The line number will take you to the point in code that actually caused the error. Usually, you only need the bottom 1 or 2 calls to solve general problems. If you wrote your own custom API, then the entire trace might become more useful. However, the file name and line number alone is not enough to effectively debug any program.

  1. Next you need to understand what exactly the error is. In your case you see a ValueError. This generally means that the value of your variable does not match the variable type. However, the sentence following the exception type gives you more detail on what exactly caused this ValueError.

For more details about each of the exception types and their meanings, read the documentation about built-in exceptions. Further, you can understand more about how to handle such exceptions from the tutorial here.

  1. Usually, knowing the line number of the bottom most call and the type of exception is enough for you to understand what you did wrong. However, if you are sure that your use of the variable in that line is correct, then you must delve deeper into the stack trace, and look for the call second from the bottom. For that you will again see a file name and a line number.

By repeating these steps, you will be able to effectively debug your own programs. Note that debugging is not only a method to remove errors from your programs. It is the ability to step through your code and identify what each line is doing and comparing it to what they are supposed to be doing. It is the very foundation of what is called computer programming. If you do this right, you may still have questions to ask, but your questions will improve. That is when Stack Overflow comes in (note that the name of this website is by itself a play on the concept of stack trace).

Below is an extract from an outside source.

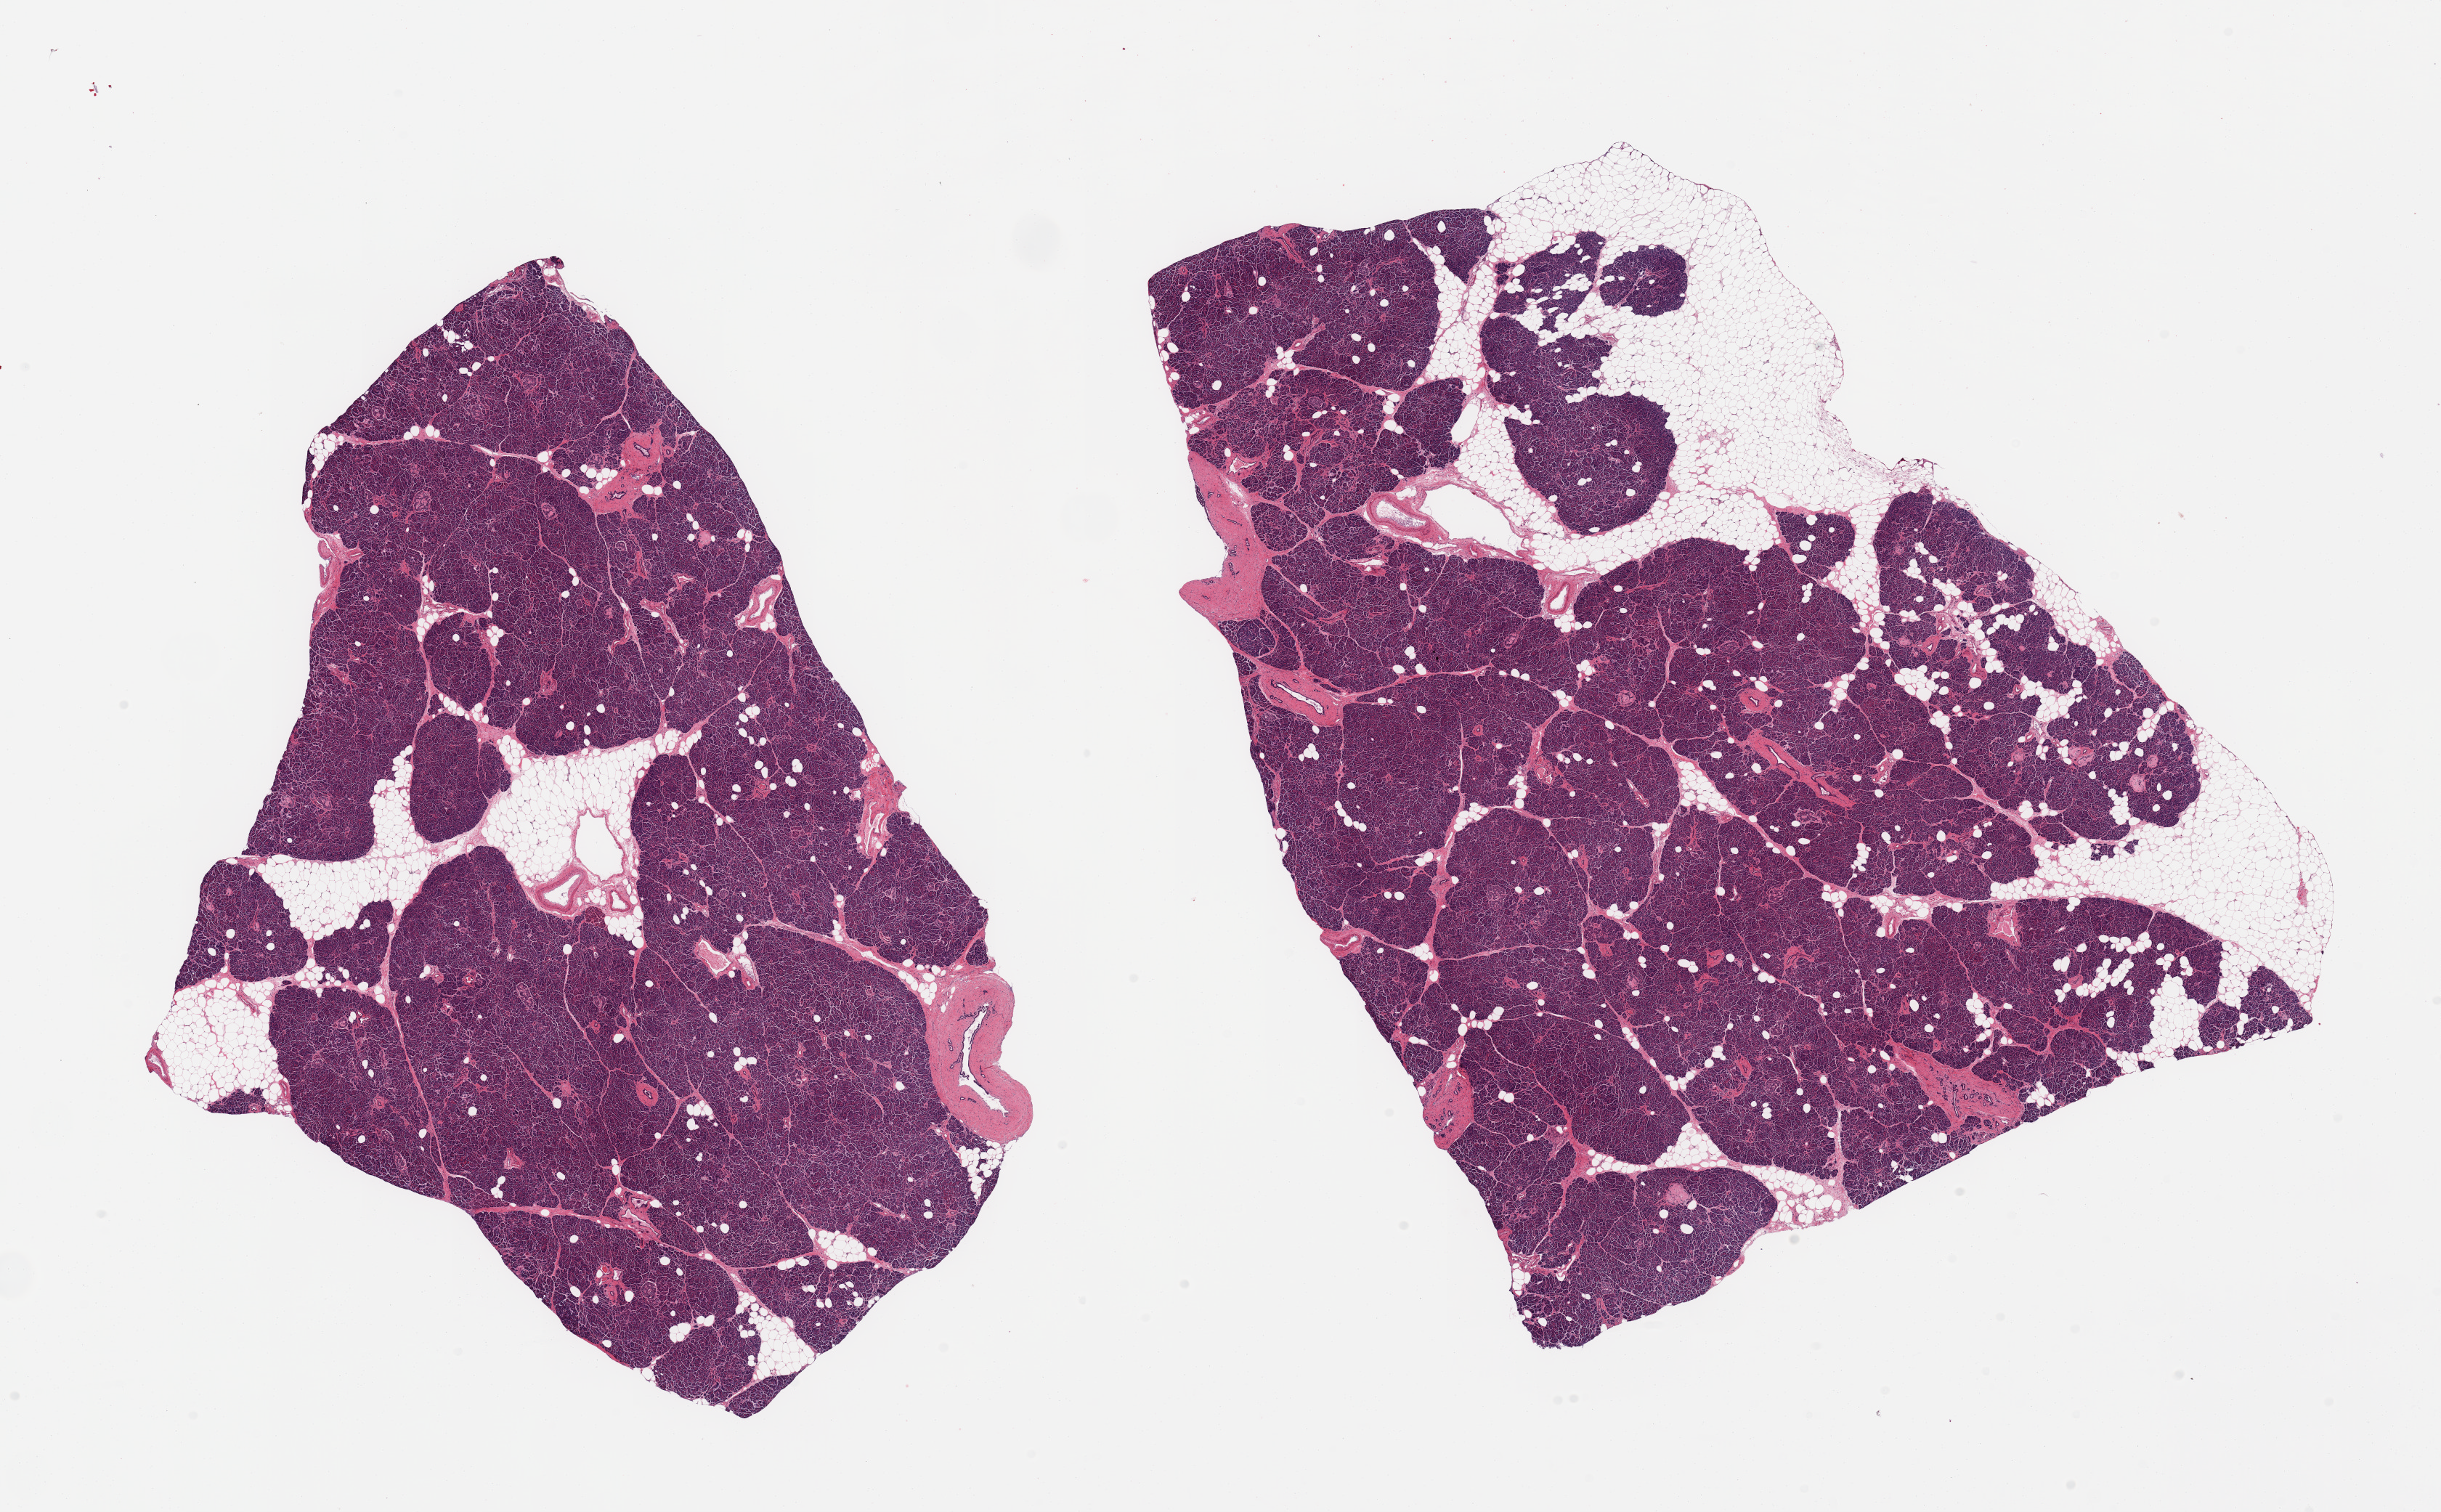
Digitized hematoxylin and eosin (H&E)-stained section, brightfield, a low-resolution overview of the entire scanned area, about 26.6 x 16.5 mm. PAXgene-fixed, paraffin-embedded tissue. Section of pancreas (target tissue). Tissue donor sample. Male donor.
Pathologist's review note for this sample: 2 pieces, islets rare but well -preserved; ~15% adherent fat.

EDIT: In yor stack trace, your error is here:

File "C:/Users/praym/OneDrive/School/Information Structres/Assignment4.py", line 18, in selector.fit(X_train, y_train).

It appears that one or both of your input variables X_train and y_train aren't of the shape that is acceptable by that fit function.


EDIT: If you load the files the way you have, then you cannot get the right X_train and y_train variables. You seem to have two types of data, one for walking and one for running. They are both data. Each entry in the walking data should have a label 'walking' and each entry in the running data should have label 'running'.

Now, this is fundamental to data mining. You need to know what data and label means.

3
votes

With 90 features, you are most likely using one hot encoder to get that many features (dummy variables). Before fitting into your models, try:

y_train = np.argmax(y_train, axis=1)

This will allow you to pass the one hot encoding into your fit functions.